→ **Document passage**:
++++++++++++++++++++
The number of ommatidia in adult beetles (n = 8) was calculated as the average of counts from both compound eyes. This measurement was limited to beetles with clearly distinguishable ommatidial structures, as distortions in reduced eyes made accurate counting unreliable.
Fitness consequences of reduced-eye phenotype
Reproductive success. We evaluated the fitness effects of the reduced-eye phenotype by comparing fecundity between reduced- and normal-eye siblings (Fig. 1f). To control for genetic background, sibling pairs of both phenotypes were generated from the same families. This was achieved by initially crossing Cro1 beetles (normal-eye) with homozygous reduced-eye beetles from the 17-DMAG-monomorphic line to produce presumed heterozygous normal-eye beetles. These heterozygous individuals were then backcrossed with homozygous reduced-eye beetles from the monomorphic line, using single-pair matings (n = 22-26).
Offspring were sexed and individualized at the pupal stage, and their phenotypes were determined after eclosion. Ten-day-old reduced- and normal-eye beetles from each family were then exposed to either continuous light or a standard 12-h light/ 12-h dark cycle for 24 h prior to and during three days of mating, with a daily transfer to fresh flour (Extended Data Fig. 5). Minimal flour was provided to prevent burrowing and escape from light-induced stress. The total number of offspring reaching the adult stage was recorded as a measure of fecundity.
++++++++++++++++++++
→ **Provided data**:
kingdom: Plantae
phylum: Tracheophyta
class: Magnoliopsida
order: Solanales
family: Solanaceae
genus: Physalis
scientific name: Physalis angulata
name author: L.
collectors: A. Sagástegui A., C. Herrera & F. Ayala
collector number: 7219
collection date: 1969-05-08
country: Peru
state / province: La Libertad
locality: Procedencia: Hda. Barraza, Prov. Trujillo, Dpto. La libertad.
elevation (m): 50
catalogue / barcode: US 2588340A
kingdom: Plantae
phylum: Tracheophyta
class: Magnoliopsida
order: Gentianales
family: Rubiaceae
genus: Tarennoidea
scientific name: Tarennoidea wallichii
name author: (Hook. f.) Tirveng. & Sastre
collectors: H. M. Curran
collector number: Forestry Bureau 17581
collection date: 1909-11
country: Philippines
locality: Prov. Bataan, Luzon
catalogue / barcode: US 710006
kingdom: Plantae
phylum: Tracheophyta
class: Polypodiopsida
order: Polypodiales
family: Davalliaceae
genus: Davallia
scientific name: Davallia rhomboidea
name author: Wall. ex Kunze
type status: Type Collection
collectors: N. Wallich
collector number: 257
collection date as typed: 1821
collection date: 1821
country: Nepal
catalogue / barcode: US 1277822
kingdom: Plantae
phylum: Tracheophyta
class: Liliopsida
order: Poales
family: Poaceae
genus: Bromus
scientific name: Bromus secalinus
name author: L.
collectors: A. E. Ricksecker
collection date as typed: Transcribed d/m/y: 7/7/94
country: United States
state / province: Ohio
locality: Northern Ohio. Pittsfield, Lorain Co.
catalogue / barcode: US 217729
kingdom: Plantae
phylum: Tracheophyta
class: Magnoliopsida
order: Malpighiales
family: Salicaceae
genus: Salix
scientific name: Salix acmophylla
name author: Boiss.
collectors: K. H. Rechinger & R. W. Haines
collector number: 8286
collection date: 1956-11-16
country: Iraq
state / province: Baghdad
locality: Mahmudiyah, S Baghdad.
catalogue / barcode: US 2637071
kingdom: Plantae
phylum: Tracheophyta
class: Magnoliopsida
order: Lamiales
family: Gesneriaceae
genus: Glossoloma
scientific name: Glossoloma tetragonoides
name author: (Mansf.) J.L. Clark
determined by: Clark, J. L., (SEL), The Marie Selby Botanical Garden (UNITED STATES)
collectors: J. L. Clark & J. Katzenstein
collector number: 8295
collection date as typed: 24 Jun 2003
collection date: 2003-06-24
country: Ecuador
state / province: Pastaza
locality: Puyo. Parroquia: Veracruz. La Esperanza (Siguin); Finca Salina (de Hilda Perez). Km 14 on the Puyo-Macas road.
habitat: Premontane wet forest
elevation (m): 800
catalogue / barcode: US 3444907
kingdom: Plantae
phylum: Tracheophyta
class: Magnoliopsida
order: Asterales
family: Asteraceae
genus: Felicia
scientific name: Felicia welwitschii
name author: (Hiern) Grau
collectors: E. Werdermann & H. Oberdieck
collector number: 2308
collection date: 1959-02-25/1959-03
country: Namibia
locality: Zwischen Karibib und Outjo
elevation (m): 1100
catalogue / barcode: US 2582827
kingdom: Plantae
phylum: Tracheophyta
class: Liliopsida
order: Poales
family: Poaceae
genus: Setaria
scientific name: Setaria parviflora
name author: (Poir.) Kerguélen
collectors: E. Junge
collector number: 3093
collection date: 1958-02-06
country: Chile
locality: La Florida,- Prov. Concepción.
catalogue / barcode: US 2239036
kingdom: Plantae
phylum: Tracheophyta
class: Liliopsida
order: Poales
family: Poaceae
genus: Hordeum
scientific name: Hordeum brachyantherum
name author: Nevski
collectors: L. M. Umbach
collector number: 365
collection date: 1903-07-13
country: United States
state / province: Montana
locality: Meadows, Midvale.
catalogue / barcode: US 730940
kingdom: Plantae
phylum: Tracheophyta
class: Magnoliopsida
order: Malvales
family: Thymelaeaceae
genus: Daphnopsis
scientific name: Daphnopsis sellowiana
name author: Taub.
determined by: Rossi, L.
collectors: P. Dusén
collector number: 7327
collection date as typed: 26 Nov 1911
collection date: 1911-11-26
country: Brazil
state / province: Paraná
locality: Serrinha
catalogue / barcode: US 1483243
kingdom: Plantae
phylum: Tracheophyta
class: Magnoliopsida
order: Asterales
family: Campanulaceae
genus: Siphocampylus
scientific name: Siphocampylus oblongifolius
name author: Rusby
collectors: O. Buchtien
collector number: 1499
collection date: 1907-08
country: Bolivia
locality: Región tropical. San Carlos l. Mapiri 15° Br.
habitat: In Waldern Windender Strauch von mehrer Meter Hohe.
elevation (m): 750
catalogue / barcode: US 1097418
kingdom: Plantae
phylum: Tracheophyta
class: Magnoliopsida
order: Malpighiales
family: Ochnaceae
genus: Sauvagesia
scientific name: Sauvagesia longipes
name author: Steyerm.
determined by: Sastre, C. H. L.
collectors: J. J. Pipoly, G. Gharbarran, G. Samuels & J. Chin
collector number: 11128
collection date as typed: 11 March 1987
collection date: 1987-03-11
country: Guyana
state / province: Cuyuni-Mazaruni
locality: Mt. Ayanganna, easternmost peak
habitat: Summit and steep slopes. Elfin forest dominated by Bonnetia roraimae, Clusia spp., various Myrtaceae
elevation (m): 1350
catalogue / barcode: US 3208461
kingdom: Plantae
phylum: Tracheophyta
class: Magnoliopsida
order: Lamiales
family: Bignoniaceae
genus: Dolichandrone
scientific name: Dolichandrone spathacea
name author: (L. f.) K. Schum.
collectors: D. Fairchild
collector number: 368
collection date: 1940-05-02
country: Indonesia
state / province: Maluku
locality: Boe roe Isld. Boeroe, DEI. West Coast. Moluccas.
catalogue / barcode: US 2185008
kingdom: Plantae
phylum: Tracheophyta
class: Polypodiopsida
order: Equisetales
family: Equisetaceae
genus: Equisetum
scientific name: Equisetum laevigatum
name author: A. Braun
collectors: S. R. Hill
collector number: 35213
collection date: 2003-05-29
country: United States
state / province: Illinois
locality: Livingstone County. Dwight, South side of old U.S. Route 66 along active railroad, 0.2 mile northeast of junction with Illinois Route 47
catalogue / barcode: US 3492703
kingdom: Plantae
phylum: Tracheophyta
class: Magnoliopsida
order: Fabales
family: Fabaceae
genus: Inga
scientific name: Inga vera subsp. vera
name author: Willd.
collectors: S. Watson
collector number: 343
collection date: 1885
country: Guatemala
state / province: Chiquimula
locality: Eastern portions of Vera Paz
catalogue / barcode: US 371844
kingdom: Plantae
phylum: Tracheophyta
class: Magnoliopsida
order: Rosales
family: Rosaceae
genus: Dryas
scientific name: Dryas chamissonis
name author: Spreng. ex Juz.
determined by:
++++++++++++++++++++
→ **Your tasks**:
1. In the passage on beetles with reduced eyes, how old were the beetles when they were exposed to the light treatments?
2. Rewrite the passage on beetles with reduced eyes from "The number of" to "accurate counting unreliable.", putting "paired eyes" in place of "compound eyes".
3. Continue the passage on beetles with reduced eyes from where it stops.

→ **Answers per task**:
1. They were ten days old.

2.
The number of ommatidia in adult beetles (n = 8) was calculated as the average of counts from both paired eyes. This measurement was limited to beetles with clearly distinguishable ommatidial structures, as distortions in reduced eyes made accurate counting unreliable.

3.
Developmental rate of the reduced-eye beetles. To determine whether the developmental rate differs between reduced- and normal-eye beetles, we compared the pupation and eclosion (adult emergence) times of individuals with these phenotypes (Extended Data Fig. 4d). A total of 800 larvae, 13 days old, were randomly selected from the 17-DMAG polymorphic line and placed into petri-dishes (50 larvae per dish) containing 5% yeasted flour. The dishes were maintained under a standard light/dark cycle. Larvae were monitored every other day to record pupation. Once pupae emerged, they were sexed and transferred individually into 96-well plates for daily observation of eclosion. The eye phenotype of eclosed adults was determined using a light microscope. This process identified 67 reduced-eye and 653 normal-eye beetles. The reduced-eye phenotype exhibits ~10% penetrance in this line, which accounts for the significant disparity in sample sizes between the two phenotypes. Monitoring of pupation was concluded on the 32nd day after oviposition, while eclosion observations continued until the 35th day.
Inheritance of the reduced-eye phenotype
Trait inheritance in monomorphic and polymorphic lines. As detailed in the earlier sections on ‘Hsp83 knock-down’ and ‘Chemical Inhibition of HSP90’, we established beetle lines through RNAi and 17-DMAG treatments, screening all produced individuals across seven generations (Fig. 1a, Extended Data Fig. 3a). To explore segregation patterns in detail, we quantified the inheritance of the trait in these monomorphic and polymorphic lines (Fig. 2a).
Testing the genetic basis through crosses. To assess whether the reduced-eye phenotype induced by Hsp83 RNAi and 17-DMAG treatment shares the same genetic determinant or arises from different genetic loci, we conducted crosses between reduced-eye beetles from the 17-DMAG- and RNAi-monomorphic lines. Males from one line were paired with females from the other line, and vice versa. Pupae from both lines were randomly selected and paired as adults (10 days old) in single mating setups (n = 6–10). The adult offspring were then examined for the reduced-eye phenotype 30 days after egg laying, offering insights into whether this trait is governed by the same genetic locus in both independently derived lines.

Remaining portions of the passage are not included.